::: SELECTED EXCERPT

Successful glycemic control using a flash glucose monitoring system for a pregnant woman with diabetes: a case report

Journal of Diabetes & Metabolic Disorders201716:44

  • Received: 21 May 2017
  • Accepted: 31 October 2017
  • Published:



Glucose control for pregnant women with glucose intolerance is important, as hyperglycemia may adversely affect the mother and the fetus.

Case presentation

We report the case of a pregnant Japanese woman who experienced gestational diabetes mellitus during her first pregnancy and developed impaired glucose tolerance after the delivery. During her second pregnancy with twins, she required up to 75 units of injected insulin to control her postprandial hyperglycemia and occasionally experienced hypoglycemia. We used a newly developed flash glucose monitoring system, which allowed her to successfully achieve ideal glycemic control and experience an uncomplicated delivery.


We suggest that this flash glucose monitoring system may be clinically effective for similar cases that involve pregnant women with abnormal glucose tolerance.

::::::
::: ENTRIES SUPPLIED

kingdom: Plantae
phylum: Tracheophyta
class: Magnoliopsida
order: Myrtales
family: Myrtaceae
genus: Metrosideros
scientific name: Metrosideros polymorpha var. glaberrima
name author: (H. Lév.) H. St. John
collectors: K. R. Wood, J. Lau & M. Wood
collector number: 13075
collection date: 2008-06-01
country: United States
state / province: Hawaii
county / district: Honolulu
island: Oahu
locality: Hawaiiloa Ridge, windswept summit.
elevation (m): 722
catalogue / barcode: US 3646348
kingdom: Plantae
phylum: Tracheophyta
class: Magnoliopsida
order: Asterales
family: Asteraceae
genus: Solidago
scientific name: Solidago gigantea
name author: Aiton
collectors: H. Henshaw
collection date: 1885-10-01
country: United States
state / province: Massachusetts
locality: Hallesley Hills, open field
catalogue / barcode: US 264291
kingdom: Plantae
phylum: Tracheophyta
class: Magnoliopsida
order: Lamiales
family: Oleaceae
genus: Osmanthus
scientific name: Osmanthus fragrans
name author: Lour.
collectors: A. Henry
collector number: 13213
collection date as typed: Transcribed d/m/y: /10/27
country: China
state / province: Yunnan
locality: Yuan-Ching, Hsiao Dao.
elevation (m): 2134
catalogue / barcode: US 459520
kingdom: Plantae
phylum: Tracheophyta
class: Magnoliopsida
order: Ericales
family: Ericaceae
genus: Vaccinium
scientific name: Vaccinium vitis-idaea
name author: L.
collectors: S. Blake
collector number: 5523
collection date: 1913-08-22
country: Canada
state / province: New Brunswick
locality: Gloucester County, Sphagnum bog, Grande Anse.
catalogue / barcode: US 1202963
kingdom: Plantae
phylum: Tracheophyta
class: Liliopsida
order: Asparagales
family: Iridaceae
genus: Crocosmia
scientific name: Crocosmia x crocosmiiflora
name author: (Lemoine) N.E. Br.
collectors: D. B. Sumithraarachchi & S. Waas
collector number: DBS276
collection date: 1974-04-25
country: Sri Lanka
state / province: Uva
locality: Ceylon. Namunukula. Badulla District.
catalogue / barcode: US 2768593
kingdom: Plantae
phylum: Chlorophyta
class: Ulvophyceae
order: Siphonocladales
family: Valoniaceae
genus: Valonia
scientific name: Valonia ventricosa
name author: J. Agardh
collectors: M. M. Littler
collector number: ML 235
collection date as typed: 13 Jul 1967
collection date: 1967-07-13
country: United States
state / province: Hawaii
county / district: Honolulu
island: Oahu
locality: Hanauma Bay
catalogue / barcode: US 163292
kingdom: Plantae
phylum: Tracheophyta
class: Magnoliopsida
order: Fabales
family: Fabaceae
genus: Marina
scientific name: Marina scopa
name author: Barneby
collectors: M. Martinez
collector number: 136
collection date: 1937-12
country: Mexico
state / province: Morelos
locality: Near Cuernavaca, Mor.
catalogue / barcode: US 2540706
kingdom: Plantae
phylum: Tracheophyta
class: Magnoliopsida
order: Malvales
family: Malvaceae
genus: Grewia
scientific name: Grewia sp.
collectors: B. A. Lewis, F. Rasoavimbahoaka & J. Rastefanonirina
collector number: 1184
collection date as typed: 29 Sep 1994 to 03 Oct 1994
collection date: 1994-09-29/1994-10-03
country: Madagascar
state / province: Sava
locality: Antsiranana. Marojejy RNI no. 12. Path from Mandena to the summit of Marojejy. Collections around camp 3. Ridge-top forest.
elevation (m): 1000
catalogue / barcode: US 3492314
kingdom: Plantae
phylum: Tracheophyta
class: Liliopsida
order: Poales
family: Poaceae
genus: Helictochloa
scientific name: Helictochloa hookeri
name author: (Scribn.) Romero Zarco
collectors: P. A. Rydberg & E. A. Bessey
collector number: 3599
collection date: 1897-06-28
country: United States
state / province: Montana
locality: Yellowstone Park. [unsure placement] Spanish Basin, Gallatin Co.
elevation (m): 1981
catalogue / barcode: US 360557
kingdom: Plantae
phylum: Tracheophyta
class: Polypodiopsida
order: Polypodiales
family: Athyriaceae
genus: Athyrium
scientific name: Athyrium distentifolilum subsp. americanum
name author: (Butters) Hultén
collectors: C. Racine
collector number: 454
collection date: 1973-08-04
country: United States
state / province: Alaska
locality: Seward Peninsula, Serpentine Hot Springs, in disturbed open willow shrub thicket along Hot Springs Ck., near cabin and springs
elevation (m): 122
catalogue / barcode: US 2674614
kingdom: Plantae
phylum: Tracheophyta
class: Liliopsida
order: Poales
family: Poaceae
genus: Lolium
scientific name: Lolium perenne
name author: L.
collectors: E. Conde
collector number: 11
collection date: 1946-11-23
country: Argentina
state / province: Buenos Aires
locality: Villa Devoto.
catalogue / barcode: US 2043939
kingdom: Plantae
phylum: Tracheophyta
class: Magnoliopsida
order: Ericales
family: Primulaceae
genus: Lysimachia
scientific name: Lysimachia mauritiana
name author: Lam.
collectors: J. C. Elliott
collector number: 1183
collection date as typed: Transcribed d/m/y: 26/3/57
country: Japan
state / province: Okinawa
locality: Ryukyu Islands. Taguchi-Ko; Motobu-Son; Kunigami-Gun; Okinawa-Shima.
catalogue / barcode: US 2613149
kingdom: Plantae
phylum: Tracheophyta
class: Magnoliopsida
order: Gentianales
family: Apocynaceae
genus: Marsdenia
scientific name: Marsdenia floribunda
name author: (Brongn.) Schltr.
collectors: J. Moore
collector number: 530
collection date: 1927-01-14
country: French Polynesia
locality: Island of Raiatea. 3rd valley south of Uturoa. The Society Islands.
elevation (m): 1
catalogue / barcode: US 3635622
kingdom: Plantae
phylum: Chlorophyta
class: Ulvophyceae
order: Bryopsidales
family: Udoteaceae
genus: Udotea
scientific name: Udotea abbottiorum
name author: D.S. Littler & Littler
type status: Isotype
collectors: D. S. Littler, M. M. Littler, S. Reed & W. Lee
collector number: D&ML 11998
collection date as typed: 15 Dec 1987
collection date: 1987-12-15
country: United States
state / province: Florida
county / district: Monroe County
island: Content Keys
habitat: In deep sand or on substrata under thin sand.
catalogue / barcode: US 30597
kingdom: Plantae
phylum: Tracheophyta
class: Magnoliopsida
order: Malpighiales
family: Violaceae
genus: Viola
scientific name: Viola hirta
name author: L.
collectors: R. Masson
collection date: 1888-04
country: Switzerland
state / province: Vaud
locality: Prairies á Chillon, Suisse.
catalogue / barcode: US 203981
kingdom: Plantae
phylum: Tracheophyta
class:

::::::

CHECK YOUR UNDERSTANDING:
1 - Translate this sentence from the case report into Spanish: "Glucose control for pregnant women with glucose intolerance is important, as hyperglycemia may adversely affect the mother and the fetus."
2 - Repeat word for word everything in the case report from "Glucose control for" down to "abnormal glucose tolerance.".
3 - Pick up the case report on flash glucose monitoring in pregnancy where it ends, and keep writing.
The rows have nothing to do with the case report.

TASK-BY-TASK ANSWERS:
1 - El control de la glucosa en mujeres embarazadas con intolerancia a la glucosa es importante, ya que la hiperglucemia puede afectar negativamente a la madre y al feto.

2 -
Glucose control for pregnant women with glucose intolerance is important, as hyperglycemia may adversely affect the mother and the fetus.

Case presentation

We report the case of a pregnant Japanese woman who experienced gestational diabetes mellitus during her first pregnancy and developed impaired glucose tolerance after the delivery. During her second pregnancy with twins, she required up to 75 units of injected insulin to control her postprandial hyperglycemia and occasionally experienced hypoglycemia. We used a newly developed flash glucose monitoring system, which allowed her to successfully achieve ideal glycemic control and experience an uncomplicated delivery.


We suggest that this flash glucose monitoring system may be clinically effective for similar cases that involve pregnant women with abnormal glucose tolerance.

3 -
  • Gestational diabetes mellitus
  • Impaired glucose tolerance
  • Flash glucose monitoring system
  • Insulin


Gestational diabetes mellitus (GDM) is glucose intolerance during pregnancy, and is associated with both maternal and fetal risks [15]. Women with GDM have an increased risk of developing impaired glucose tolerance (IGT) or type 2 diabetes [68]. We recently encountered a pregnant Japanese woman who was diagnosed with GDM during her first pregnancy and subsequently developed IGT after the delivery. During her second pregnancy, she required large doses of injected insulin and faced the possibility of premature labor. However, intensive care from an interdisciplinary healthcare team allowed her to achieve a successful delivery without serious adverse outcomes.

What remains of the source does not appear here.